Прошли те времена, когда Красавицу кормили бифштексами и обихаживали в салоне для собак: все это было раньше, при жизни Нино, который сам расчесывал ей шерсть и даже массировал ее, а также промывал влажной ватой глаза и уши. Теперь Красавице приходилось довольствоваться макаронами и овощами, да иногда ей перепадал маленький кусочек мяса, который Узеппе давал ей со своей тарелки за спиной Иды. Что касается туалета, то теперь Красавица во время прогулок принимала ванны по собственному методу: она каталась по земле, а потом неистово отряхивалась, поднимая огромные тучи пыли. По правде сказать, эти ванны ей нравились больше, чем те, которые ей устраивали раньше в салоне собачьей красоты, с горячей водой и душистым мылом: она никогда их не любила.

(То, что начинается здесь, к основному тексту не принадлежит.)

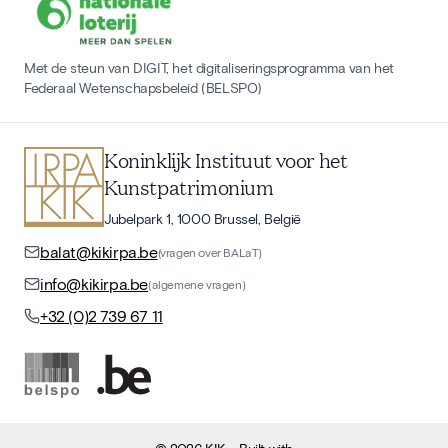
Met de steun van DIGIT, het digitaliseringsprogramma van het
Federaal Wetenschapsbeleid (BELSPO)
Koninklijk Instituut voor het
Kunstpatrimonium
Jubelpark 1, 1000 Brussel, België
balat@kikirpa.be
(vragen over BALaT)
info@kikirpa.be
(algemene vragen)
+32 (0)2 739 67 11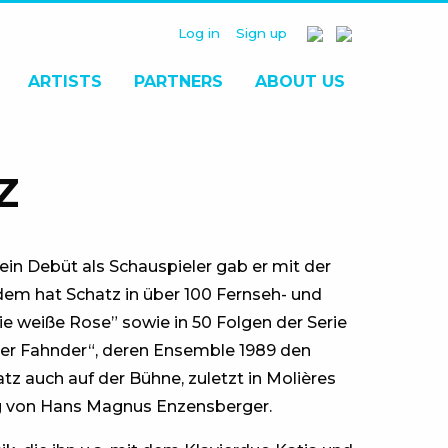
Log in
Sign up
ARTISTS
PARTNERS
ABOUT US
Z
n Debüt als Schauspieler gab er mit der
em hat Schatz in über 100 Fernseh- und
Die weiße Rose” sowie in 50 Folgen der Serie
„Der Fahnder“, deren Ensemble 1989 den
tz auch auf der Bühne, zuletzt in Molières
g von Hans Magnus Enzensberger.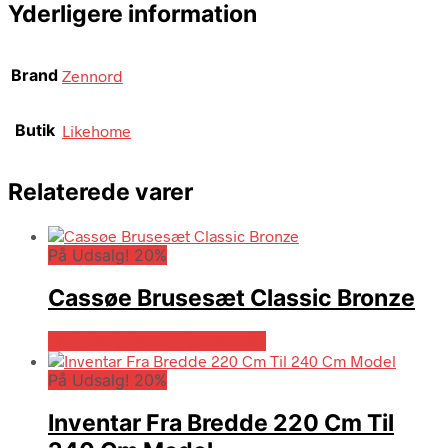
Yderligere information
Brand
Zennord
Butik
Likehome
Relaterede varer
På Udsalg! 20%
Cassøe Brusesæt Classic Bronze
På Udsalg hos Billigskabe.dk
På Udsalg! 20%
Inventar Fra Bredde 220 Cm Til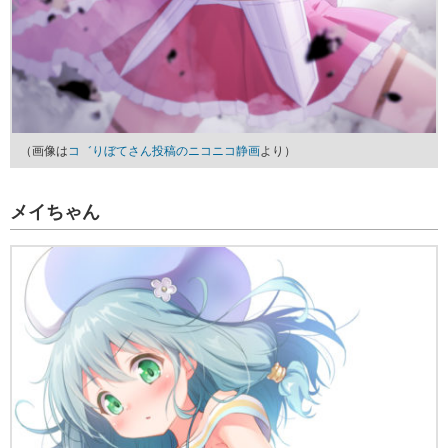
（画像は
コ゛りぼてさん投稿のニコニコ静画
より）
メイちゃん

Однако ей было нелегко привыкнуть к ограниченному пространству маленьких комнат, ведь она была приучена к прогулкам, путешествиям, а еще раньше (через своих предков) — к бескрайним азиатским пастбищам.

В течение зимы, запертая в квартире, она вынуждена была иногда справлять собачью нужду на клочки бумаги и старые газеты, но она готова была на любую жертву, лишь бы неотступно находиться рядом с Узеппе.